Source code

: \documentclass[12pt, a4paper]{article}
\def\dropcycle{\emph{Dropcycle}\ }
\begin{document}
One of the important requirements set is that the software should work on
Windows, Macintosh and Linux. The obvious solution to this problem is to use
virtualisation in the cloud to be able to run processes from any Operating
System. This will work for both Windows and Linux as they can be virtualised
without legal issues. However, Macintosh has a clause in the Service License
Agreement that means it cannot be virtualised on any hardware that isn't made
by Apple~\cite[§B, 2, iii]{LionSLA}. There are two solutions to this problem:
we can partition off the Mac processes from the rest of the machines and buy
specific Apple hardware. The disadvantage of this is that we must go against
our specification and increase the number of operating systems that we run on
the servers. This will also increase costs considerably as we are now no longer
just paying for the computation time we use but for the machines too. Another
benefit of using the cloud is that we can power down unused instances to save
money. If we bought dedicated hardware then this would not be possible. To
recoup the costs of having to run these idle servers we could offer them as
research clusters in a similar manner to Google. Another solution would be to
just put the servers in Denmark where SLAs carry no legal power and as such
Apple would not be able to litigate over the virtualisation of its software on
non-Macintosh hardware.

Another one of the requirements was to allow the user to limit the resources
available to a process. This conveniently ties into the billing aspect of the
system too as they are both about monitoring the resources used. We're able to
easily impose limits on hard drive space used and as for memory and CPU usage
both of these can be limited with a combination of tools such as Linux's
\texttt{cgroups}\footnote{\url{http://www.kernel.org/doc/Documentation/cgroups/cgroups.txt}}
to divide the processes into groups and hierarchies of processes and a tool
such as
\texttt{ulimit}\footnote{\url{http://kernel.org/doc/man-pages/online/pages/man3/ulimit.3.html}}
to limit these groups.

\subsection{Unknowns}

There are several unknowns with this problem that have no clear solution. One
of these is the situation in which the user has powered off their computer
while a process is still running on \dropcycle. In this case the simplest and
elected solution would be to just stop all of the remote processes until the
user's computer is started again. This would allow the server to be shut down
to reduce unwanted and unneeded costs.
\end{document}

### What the task requires
Each line of the data is to be output exactly, with none skipped.

### Exercise answer
Source code

: \documentclass[12pt, a4paper]{article}
\def\dropcycle{\emph{Dropcycle}\ }
\begin{document}
One of the important requirements set is that the software should work on
Windows, Macintosh and Linux. The obvious solution to this problem is to use
virtualisation in the cloud to be able to run processes from any Operating
System. This will work for both Windows and Linux as they can be virtualised
without legal issues. However, Macintosh has a clause in the Service License
Agreement that means it cannot be virtualised on any hardware that isn't made
by Apple~\cite[§B, 2, iii]{LionSLA}. There are two solutions to this problem:
we can partition off the Mac processes from the rest of the machines and buy
specific Apple hardware. The disadvantage of this is that we must go against
our specification and increase the number of operating systems that we run on
the servers. This will also increase costs considerably as we are now no longer
just paying for the computation time we use but for the machines too. Another
benefit of using the cloud is that we can power down unused instances to save
money. If we bought dedicated hardware then this would not be possible. To
recoup the costs of having to run these idle servers we could offer them as
research clusters in a similar manner to Google. Another solution would be to
just put the servers in Denmark where SLAs carry no legal power and as such
Apple would not be able to litigate over the virtualisation of its software on
non-Macintosh hardware.

Another one of the requirements was to allow the user to limit the resources
available to a process. This conveniently ties into the billing aspect of the
system too as they are both about monitoring the resources used. We're able to
easily impose limits on hard drive space used and as for memory and CPU usage
both of these can be limited with a combination of tools such as Linux's
\texttt{cgroups}\footnote{\url{http://www.kernel.org/doc/Documentation/cgroups/cgroups.txt}}
to divide the processes into groups and hierarchies of processes and a tool
such as
\texttt{ulimit}\footnote{\url{http://kernel.org/doc/man-pages/online/pages/man3/ulimit.3.html}}
to limit these groups.

\subsection{Unknowns}

There are several unknowns with this problem that have no clear solution. One
of these is the situation in which the user has powered off their computer
while a process is still running on \dropcycle. In this case the simplest and
elected solution would be to just stop all of the remote processes until the
user's computer is started again. This would allow the server to be shut down
to reduce unwanted and unneeded costs.
\end{document}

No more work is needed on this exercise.